Hey all - I've begun to examine the data I've captured from my recent honeypot experiments, and have come across something I'd like to show you.

In my final honeypot, I had the following machine exposed to the internet:
-Windows XP (clean install, no patches or service packs)
-DSL connection
-Uptime: Approx 10hrs 15min
-No shares with null passwords
-No firewalls
-No server services running

I was mimicing a home PC with no/little security considerations. This was the third of three deployments (I cycled the DSL between each to ensure a different IP address was assigned to each host). Data capture was done with gateway logs, for incoming and outgoing connection addresses, Etheral for packet dump, and Snort IDS for alert logging.

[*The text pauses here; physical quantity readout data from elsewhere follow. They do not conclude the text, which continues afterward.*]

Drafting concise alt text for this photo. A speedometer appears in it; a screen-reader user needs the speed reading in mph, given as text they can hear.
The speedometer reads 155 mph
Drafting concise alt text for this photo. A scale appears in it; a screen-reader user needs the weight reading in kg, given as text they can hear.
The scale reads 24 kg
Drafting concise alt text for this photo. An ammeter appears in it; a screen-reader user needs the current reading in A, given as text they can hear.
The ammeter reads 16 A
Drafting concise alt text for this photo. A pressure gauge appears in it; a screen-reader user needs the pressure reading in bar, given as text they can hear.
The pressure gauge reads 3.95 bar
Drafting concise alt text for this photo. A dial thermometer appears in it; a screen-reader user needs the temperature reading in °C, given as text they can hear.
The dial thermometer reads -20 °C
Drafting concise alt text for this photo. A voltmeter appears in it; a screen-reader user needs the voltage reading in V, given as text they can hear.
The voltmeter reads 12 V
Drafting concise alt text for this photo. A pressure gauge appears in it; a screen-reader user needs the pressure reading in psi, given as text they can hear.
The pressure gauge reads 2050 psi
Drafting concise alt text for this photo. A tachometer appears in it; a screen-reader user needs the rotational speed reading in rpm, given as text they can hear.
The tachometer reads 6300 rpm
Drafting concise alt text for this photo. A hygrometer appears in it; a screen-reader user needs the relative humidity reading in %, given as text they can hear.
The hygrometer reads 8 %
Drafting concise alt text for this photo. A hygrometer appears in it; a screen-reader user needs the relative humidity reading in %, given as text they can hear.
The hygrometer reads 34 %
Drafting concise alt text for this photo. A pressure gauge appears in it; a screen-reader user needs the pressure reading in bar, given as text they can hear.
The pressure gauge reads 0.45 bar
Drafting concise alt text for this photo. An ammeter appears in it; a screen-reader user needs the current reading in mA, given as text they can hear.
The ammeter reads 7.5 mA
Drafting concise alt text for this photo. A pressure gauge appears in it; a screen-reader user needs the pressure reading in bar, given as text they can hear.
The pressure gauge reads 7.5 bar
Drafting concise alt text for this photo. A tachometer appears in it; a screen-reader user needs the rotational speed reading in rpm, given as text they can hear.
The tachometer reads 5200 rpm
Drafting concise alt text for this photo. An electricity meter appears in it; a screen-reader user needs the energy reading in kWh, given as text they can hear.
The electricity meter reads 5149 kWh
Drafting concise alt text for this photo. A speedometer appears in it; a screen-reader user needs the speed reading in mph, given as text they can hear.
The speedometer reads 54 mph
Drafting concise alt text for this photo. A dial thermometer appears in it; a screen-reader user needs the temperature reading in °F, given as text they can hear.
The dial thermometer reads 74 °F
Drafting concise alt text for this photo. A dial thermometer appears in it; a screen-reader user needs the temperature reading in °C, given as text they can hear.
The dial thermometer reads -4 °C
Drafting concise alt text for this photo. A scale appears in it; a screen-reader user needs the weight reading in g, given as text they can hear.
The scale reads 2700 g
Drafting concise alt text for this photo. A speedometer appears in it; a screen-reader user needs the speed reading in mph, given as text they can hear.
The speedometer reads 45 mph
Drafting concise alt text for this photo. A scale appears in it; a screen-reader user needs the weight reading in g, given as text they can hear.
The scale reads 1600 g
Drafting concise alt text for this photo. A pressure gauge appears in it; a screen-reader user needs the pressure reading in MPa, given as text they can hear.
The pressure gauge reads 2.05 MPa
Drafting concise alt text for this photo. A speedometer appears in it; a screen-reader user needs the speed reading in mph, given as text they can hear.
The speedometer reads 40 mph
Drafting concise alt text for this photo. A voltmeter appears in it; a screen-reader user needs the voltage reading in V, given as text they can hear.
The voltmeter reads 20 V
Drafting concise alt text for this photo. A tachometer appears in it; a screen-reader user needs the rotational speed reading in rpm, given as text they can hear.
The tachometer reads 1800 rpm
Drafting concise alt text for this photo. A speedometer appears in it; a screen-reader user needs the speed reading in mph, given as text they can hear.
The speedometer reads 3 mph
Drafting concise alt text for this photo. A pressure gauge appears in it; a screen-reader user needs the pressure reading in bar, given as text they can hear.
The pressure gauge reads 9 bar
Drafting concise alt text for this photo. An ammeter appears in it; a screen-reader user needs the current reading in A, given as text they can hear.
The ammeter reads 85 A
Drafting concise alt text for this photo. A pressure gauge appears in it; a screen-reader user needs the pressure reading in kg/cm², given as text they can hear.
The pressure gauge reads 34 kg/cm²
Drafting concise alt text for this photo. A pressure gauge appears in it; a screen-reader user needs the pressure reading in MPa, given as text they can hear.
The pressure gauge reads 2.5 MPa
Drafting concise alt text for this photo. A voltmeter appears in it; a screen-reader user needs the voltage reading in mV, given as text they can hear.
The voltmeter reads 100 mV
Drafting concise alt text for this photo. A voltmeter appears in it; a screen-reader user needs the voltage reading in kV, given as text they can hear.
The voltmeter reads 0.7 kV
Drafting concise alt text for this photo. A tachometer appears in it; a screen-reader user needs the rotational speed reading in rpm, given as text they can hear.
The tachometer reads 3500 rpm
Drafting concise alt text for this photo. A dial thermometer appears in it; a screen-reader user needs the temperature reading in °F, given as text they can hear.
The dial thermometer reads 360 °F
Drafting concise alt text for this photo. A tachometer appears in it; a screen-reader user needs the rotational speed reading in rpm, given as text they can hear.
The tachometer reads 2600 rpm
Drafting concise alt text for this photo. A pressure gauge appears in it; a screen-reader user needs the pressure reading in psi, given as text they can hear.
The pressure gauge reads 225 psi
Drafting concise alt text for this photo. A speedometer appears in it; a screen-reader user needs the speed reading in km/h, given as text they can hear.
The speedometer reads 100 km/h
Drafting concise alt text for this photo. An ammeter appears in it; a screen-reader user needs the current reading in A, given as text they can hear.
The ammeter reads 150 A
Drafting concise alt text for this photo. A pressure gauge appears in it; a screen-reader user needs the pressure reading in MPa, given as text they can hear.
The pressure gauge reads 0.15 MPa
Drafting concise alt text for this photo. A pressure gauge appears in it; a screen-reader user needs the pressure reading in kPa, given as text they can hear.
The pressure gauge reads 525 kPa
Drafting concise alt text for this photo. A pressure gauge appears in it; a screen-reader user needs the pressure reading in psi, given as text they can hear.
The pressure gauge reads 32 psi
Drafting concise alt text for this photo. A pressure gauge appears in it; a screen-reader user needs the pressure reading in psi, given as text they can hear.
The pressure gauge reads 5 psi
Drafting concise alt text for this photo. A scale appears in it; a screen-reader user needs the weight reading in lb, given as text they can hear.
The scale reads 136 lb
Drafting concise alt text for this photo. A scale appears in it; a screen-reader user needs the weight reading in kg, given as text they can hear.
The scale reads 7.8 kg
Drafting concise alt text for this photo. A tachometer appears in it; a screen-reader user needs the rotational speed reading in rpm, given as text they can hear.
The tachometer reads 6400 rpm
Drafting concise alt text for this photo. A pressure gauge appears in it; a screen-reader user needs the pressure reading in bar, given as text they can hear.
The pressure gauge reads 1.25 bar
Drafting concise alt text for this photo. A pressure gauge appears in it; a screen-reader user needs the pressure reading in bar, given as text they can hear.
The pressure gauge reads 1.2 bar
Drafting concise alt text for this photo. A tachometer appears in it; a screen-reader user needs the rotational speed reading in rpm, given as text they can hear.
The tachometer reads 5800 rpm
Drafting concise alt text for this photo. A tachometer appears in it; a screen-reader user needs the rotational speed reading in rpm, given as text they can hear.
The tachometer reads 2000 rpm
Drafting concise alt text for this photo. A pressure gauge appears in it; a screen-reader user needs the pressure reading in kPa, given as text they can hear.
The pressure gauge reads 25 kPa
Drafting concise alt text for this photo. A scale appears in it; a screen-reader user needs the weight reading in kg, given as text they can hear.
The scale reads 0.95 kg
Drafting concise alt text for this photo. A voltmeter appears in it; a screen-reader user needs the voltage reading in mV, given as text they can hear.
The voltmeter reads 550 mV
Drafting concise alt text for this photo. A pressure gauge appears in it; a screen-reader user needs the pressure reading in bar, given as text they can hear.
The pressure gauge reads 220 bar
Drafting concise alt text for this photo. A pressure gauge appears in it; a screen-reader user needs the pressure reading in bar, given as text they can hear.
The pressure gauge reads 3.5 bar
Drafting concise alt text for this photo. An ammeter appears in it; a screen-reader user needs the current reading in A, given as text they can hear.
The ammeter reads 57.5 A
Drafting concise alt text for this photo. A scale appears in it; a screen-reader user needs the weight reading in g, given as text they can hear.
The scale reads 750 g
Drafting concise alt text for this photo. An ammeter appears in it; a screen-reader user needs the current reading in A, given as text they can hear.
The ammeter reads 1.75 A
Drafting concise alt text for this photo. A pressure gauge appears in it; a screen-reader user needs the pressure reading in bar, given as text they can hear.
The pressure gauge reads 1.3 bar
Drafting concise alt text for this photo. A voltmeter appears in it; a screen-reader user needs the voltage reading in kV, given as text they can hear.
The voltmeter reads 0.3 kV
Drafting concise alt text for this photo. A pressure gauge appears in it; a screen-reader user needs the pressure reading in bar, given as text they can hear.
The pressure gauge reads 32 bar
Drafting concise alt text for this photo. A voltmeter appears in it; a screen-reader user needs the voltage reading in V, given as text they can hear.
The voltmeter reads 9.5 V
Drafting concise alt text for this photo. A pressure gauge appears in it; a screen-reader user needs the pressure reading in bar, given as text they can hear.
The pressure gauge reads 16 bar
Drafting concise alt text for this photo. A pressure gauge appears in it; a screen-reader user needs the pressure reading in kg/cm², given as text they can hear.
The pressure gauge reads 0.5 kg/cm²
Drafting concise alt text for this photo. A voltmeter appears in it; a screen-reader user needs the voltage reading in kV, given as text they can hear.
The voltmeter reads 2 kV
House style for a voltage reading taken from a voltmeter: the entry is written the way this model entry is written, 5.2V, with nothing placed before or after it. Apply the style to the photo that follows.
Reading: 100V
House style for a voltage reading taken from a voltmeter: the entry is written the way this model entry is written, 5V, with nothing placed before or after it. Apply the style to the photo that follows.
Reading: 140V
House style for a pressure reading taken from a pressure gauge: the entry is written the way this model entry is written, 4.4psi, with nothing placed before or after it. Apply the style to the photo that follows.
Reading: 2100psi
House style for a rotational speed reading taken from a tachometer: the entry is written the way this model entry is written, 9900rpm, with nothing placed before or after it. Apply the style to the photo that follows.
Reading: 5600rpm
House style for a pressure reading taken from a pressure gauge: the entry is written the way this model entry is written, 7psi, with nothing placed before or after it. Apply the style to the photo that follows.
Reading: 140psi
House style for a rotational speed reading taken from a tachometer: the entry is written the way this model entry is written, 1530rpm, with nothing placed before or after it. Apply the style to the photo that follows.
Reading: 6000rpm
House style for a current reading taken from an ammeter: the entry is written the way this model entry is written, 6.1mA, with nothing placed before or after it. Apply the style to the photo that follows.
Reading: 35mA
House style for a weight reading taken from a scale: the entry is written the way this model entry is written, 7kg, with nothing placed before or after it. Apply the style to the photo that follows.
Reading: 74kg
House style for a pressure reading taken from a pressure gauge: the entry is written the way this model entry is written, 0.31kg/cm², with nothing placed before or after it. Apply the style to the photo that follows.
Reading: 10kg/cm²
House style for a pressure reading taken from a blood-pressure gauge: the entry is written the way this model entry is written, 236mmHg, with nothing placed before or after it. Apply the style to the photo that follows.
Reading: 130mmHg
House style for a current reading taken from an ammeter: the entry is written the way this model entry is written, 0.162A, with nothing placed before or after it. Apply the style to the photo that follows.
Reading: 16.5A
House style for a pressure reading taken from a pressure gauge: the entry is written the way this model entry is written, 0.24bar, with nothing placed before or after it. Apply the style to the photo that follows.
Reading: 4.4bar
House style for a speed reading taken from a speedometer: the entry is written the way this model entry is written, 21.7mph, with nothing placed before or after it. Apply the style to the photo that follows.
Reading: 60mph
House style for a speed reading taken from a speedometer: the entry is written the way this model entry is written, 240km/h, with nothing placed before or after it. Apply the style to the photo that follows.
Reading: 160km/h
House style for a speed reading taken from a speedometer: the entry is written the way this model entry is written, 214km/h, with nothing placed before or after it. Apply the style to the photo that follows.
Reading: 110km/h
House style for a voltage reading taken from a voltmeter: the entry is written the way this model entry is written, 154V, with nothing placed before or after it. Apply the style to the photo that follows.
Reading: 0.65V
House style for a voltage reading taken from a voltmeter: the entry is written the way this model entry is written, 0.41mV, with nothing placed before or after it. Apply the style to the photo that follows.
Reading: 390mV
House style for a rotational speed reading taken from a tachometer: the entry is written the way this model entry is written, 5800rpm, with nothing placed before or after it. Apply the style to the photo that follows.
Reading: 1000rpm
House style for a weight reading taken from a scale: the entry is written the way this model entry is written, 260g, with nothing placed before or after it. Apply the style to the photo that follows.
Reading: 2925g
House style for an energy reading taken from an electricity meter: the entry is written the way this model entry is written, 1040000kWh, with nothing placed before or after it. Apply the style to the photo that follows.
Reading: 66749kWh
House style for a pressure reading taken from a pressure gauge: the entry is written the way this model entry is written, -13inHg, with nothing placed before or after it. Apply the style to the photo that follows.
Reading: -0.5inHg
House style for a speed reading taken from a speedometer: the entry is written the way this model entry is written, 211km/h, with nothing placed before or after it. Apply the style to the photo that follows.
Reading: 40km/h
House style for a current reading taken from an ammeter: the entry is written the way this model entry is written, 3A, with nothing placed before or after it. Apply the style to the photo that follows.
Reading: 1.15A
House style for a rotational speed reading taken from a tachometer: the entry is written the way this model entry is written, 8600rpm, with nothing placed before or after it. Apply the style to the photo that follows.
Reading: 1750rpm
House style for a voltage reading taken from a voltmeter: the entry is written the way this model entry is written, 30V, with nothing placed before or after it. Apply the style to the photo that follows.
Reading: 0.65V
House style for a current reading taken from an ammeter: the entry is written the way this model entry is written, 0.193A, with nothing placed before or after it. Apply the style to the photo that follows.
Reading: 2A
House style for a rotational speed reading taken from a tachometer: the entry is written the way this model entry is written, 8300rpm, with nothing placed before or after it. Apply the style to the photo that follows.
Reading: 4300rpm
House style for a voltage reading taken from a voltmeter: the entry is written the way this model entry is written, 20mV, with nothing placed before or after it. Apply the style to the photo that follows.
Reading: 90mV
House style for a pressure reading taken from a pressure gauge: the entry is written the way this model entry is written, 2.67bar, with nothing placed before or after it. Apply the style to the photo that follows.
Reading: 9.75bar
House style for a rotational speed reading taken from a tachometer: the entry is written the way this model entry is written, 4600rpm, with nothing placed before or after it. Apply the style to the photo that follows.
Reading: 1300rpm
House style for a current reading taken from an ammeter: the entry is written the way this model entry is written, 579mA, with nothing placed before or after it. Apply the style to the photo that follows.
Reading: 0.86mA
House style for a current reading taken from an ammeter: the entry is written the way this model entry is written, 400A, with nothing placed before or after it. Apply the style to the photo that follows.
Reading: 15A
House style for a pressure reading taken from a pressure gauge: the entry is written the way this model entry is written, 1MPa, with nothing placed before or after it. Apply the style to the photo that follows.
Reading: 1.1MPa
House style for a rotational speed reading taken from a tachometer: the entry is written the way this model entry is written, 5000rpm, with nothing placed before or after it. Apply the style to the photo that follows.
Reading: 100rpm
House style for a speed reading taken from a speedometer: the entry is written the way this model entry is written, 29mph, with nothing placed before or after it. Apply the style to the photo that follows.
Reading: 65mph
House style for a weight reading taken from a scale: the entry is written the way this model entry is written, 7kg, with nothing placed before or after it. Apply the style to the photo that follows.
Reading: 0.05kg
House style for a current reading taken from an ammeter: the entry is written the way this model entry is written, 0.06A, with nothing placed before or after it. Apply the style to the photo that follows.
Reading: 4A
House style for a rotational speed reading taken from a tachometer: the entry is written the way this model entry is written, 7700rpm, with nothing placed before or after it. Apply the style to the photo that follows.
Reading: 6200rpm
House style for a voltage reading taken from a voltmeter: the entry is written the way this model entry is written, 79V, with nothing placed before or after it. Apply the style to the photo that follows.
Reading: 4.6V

The W32.gaobot worm eventually brought the PC down when if forced a reboot via the famous RPC exploit, but that's not the interesting part.

18 minutes into the deployment the honeypot starts getting pounded with SYN packets from a single address. This continues for 2 hours and 19 minutes, and effectively kills any and all other communication with the outside world.

Take a look at this chart showing the spike in sustained traffic.

Thereafter, the traffic returned to the expected NetBIOS scans, etc., leading up to the W32.gaobot compromise. This makes me think of a possible strategic scenario:
1) automated scan finds a vulnerable host.
2) DOS launched against host to disallow any others from compromising it until decision can be made.
3) decision is made to compromise host, DOS is stopped, host is compromised.

As I noted, I've changed IP addresses (and operating systems/footprints) between each honeypot, so I don't believe someone would know it's another honeypot and DOS it out of spite.

What's your opinion? I've not seen signatures of DOS attacks in the past, but the scenario above makes some sense to me.. Here's the dump of a single packet from the questionable traffic:

0000 00 08 e3 b9 45 02 00 04 61 a7 b0 a2 88 64 11 00 ....E... a....d..
0010 0f 05 00 2a 00 21 45 00 00 28 31 6f 00 00 80 06 ...*.!E. .(1o....
0020 12 59 44 a2 af d8 8d 9e 74 ef 50 62 13 78 00 00 .YD..... t.Pb.x..
0030 00 00 84 36 26 32 50 14 00 00 aa 85 00 00 ...6&2P. ......

l00p

BTW - I believe the source address of these packets is forged. I saw only DOS traffic from that particular host, and that host sent only DOS traffic.